Selected extract
---

What Is the VelocityShares Daily 2X VIX Short-Term ETN (TVIX)?

The Velocity Shares Daily 2X VIX Short-Term ETN (TVIX) is an exchange traded note (ETN) that tracks an index of futures contracts on the Standard & Poor's 500 (S&P 500) VIX Short-Term Futures Index, with 200% leverage on the volatility moves. The TVIX was issued by Credit Suisse Securities (CS) on Nov. 29, 2010.

Investors should be aware that, unlike an exchange traded fund (ETF), an ETN does not take positions in the underlying tracking instrument. Instead, ETNs are senior unsecured debt obligations of an issuing financial institution that pays no interest and are subject to credit risk. ETNs do not incur tracking errors like ETFs do since there is no buying and selling of the underlying tracking instrument.

Key Takeaways

  • The Velocity Shares Daily 2X VIX Short-Term ETN (TVIX) is an exchange traded note that tracks the S&P 500 VIX Short-Term Futures Index.
  • TVIX has 200% leverage on the volatility moves, making it popular with those who want to bet against the market on a short-term basis.
  • TVIX routinely implements a 10 to 1 stock split when the price falls under certain price thresholds.

---

Supplied entries
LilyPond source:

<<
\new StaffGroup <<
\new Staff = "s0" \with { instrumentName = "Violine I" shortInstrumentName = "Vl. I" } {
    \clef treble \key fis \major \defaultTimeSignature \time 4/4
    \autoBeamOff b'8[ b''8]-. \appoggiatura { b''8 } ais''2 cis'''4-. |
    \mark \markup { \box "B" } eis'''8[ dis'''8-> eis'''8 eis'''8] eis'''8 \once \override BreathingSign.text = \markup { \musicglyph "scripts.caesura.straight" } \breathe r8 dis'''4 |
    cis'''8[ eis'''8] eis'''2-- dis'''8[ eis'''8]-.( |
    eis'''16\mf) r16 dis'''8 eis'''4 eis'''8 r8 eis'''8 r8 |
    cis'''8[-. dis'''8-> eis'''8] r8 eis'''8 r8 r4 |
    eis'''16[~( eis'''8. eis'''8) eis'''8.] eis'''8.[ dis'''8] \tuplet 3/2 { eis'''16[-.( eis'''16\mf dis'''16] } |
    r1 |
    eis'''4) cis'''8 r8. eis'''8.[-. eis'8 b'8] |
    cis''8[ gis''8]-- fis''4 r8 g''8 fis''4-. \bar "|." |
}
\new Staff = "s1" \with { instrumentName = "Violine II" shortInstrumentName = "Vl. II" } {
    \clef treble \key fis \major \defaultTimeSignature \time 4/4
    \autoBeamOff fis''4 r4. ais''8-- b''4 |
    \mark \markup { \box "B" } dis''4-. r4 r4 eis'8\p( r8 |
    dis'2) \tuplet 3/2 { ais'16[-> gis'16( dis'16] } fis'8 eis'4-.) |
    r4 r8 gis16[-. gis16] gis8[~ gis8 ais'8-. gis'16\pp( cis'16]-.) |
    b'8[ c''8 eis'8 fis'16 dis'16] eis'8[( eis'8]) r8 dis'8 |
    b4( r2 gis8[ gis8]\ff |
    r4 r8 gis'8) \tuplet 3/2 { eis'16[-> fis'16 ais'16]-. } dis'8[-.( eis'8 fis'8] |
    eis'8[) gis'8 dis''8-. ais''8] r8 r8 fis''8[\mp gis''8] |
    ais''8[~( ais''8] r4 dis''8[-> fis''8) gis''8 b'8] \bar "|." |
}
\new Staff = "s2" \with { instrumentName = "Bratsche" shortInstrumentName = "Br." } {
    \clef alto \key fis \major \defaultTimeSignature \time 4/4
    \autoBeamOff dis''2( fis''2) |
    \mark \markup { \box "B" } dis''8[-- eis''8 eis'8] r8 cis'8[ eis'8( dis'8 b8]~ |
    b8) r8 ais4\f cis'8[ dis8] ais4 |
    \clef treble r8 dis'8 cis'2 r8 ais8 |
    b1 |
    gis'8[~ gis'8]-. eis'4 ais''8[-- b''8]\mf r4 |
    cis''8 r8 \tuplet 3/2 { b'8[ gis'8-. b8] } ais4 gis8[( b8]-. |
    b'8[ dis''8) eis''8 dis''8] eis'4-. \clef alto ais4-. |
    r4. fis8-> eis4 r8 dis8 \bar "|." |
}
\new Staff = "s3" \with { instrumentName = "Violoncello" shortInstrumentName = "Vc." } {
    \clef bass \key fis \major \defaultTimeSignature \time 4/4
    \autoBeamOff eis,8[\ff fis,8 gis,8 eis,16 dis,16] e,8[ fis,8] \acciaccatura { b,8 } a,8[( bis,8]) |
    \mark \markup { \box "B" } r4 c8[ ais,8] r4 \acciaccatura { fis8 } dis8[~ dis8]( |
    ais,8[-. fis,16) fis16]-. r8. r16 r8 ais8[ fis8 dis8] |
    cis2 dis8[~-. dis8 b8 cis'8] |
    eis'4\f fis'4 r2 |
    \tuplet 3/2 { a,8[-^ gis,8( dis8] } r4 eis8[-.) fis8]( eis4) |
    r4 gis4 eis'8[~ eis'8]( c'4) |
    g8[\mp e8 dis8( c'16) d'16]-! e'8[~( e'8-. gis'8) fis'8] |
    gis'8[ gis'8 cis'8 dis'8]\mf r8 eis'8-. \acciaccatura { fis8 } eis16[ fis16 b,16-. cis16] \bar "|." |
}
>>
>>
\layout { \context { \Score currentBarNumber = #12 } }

---

Work instructions
Copy out the TVIX passage word for word, everything from "What Is the" down to "Nov. 29, 2010.".

Exercise result
What Is the VelocityShares Daily 2X VIX Short-Term ETN (TVIX)?

The Velocity Shares Daily 2X VIX Short-Term ETN (TVIX) is an exchange traded note (ETN) that tracks an index of futures contracts on the Standard & Poor's 500 (S&P 500) VIX Short-Term Futures Index, with 200% leverage on the volatility moves. The TVIX was issued by Credit Suisse Securities (CS) on Nov. 29, 2010.